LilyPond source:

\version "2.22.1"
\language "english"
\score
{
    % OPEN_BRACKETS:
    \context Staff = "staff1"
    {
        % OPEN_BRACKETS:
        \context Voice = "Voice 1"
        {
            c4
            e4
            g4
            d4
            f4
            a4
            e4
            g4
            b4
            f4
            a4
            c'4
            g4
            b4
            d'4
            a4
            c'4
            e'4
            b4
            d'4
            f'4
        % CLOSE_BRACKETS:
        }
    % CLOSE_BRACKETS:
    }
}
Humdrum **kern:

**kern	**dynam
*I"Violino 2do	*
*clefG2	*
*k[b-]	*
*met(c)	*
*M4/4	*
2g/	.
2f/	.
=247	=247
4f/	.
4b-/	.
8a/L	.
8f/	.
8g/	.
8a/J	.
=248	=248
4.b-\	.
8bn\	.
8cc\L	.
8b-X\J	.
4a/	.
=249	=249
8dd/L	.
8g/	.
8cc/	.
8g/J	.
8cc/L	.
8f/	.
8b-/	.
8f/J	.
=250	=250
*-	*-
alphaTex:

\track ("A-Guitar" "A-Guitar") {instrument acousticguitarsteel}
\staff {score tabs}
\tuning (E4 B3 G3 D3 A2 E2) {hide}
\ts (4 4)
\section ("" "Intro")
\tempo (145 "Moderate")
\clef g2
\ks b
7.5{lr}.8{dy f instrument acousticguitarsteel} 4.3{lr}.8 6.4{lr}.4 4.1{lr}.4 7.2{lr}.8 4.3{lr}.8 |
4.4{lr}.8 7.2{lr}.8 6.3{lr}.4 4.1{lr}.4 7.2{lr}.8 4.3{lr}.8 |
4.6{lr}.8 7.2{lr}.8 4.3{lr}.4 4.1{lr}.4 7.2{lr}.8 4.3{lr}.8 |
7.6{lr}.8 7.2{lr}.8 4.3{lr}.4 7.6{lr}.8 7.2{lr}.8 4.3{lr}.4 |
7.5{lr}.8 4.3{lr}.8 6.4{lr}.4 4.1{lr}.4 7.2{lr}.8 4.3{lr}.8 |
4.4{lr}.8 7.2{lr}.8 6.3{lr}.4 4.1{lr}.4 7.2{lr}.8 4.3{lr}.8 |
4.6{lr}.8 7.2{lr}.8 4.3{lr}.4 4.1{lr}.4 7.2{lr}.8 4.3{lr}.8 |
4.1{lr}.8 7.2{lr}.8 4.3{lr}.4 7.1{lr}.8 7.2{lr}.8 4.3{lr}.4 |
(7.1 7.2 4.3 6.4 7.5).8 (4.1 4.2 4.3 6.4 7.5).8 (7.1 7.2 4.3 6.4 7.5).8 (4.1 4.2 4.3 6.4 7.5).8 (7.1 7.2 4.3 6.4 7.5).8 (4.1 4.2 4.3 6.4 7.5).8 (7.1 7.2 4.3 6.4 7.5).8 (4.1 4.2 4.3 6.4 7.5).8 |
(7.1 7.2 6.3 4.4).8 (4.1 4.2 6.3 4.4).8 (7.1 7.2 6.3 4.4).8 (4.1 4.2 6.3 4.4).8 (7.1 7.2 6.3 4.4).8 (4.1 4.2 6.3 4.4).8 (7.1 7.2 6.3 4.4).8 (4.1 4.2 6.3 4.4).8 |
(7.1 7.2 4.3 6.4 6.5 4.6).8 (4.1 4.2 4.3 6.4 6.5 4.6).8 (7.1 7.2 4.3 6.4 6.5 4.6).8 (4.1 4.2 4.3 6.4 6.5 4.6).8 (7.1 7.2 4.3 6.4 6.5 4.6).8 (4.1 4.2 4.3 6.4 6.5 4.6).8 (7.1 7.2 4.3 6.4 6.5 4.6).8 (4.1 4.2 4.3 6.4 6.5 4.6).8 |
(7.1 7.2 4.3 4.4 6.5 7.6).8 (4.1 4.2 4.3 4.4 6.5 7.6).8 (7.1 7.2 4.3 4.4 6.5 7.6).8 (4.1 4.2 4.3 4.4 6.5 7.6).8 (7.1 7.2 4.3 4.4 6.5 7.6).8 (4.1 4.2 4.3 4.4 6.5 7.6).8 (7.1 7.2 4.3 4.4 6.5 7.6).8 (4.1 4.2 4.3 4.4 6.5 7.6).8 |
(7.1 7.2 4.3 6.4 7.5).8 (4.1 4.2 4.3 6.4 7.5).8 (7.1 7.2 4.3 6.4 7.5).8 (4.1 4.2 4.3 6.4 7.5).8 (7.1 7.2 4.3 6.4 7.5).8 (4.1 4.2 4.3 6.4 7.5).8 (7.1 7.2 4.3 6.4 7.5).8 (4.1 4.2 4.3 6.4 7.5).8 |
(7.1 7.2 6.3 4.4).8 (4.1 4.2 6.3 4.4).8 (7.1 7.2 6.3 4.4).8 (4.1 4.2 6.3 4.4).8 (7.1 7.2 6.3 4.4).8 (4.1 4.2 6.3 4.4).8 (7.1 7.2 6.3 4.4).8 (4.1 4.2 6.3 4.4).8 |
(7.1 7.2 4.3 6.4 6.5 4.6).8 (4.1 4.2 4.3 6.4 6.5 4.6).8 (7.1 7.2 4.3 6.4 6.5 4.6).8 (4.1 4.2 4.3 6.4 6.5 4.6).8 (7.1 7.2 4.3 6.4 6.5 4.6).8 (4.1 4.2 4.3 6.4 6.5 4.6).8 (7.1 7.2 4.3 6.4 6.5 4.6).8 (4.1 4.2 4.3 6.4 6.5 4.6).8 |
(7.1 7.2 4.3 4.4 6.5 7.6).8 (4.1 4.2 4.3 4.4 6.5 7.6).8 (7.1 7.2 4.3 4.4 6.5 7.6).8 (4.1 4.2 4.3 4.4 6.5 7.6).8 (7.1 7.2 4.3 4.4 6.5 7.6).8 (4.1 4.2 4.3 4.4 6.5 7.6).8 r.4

────────────────────

**Required work:** Gather every line of the entries above that contains the string "acousticguitarsteel".

**Task response:**
\track ("A-Guitar" "A-Guitar") {instrument acousticguitarsteel}
7.5{lr}.8{dy f instrument acousticguitarsteel} 4.3{lr}.8 6.4{lr}.4 4.1{lr}.4 7.2{lr}.8 4.3{lr}.8 |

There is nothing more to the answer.